Although electron paramagnetic resonance (EPR) spin trapping is widely used technique for characterizing reactive radicals in advanced oxidation processes (AOPs), the presence of EPR artifact signals can significantly undermine the accuracy of results, particularly in highly oxidative environments. Previous studies have indicated that the peroxydisulfate (PDS)/5,5-dimethyl-1-pyrroline-N-oxide (DMPO) system generates a time-dependent DMPO-OH artifact signal. Herein, we report for the first time the reversible masking of these artifacts by aminopolycarboxylates (APCs) chelators such as ethylenediaminetetraacetic acid (EDTA) and diethylenetriaminepentaacetic acid (DTPA).

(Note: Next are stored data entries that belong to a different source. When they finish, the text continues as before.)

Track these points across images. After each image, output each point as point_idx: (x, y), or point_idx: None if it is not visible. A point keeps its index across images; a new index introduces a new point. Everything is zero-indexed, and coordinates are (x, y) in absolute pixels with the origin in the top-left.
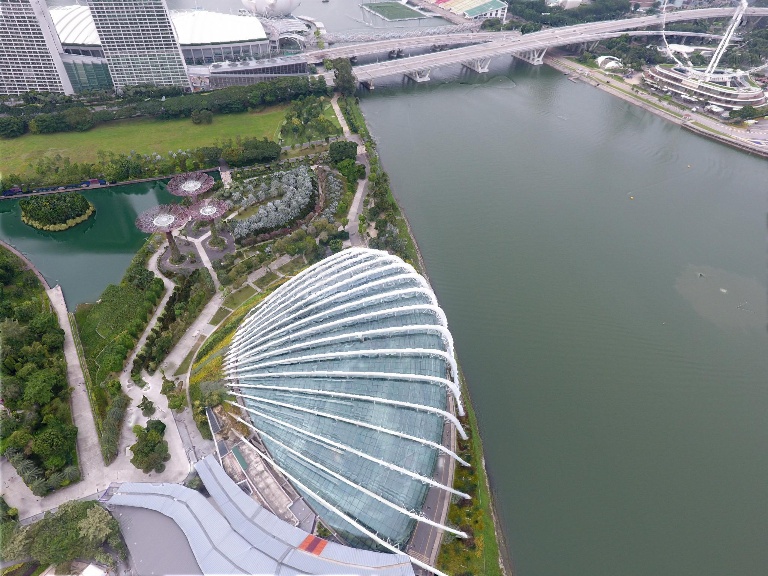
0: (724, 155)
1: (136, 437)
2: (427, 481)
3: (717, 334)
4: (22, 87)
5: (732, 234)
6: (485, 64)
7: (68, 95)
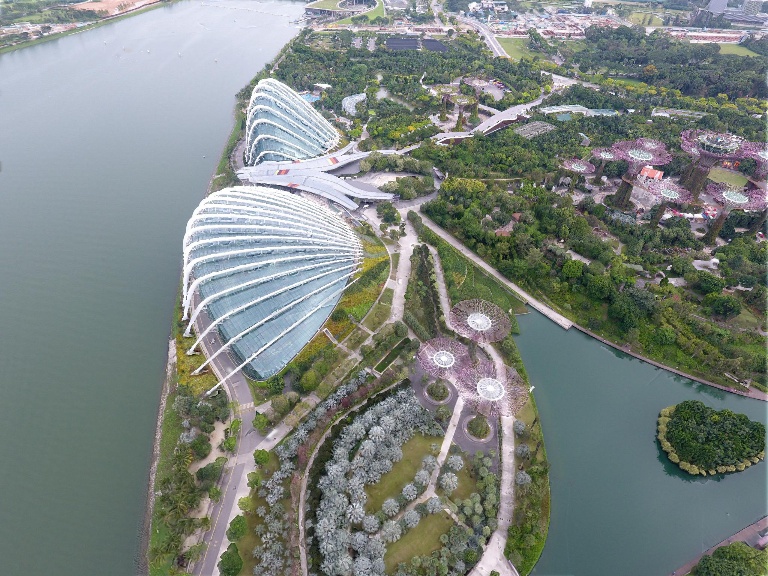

The efficacy of this masking was found to be positively correlated with the chelation strength of the APCs and remained largely unaffected by variations in pH. Notably, the masking effect was reversed upon the introduction of redox-inactive metal ions, thereby underscoring the pivotal role of unbound APCs. Solvent-controlled experiments revealed that APCs suppress artifact formation via three pathways: accelerating DMPO-OH adduct decomposition, blocking nucleophilic substitution of DMPO-SO₄ by water, and inhibiting direct oxidation of DMPO by PDS. Radical validation and UV–Vis spectral analysis further suggest that APCs may also form protective complexes with DMPO, thereby averting its oxidation. These findings highlight the necessity of considering APCs-DMPO interactions in AOPs systems involving chelators, as failure to do it may lead to an underestimation of reactive species and misinterpretation of EPR results.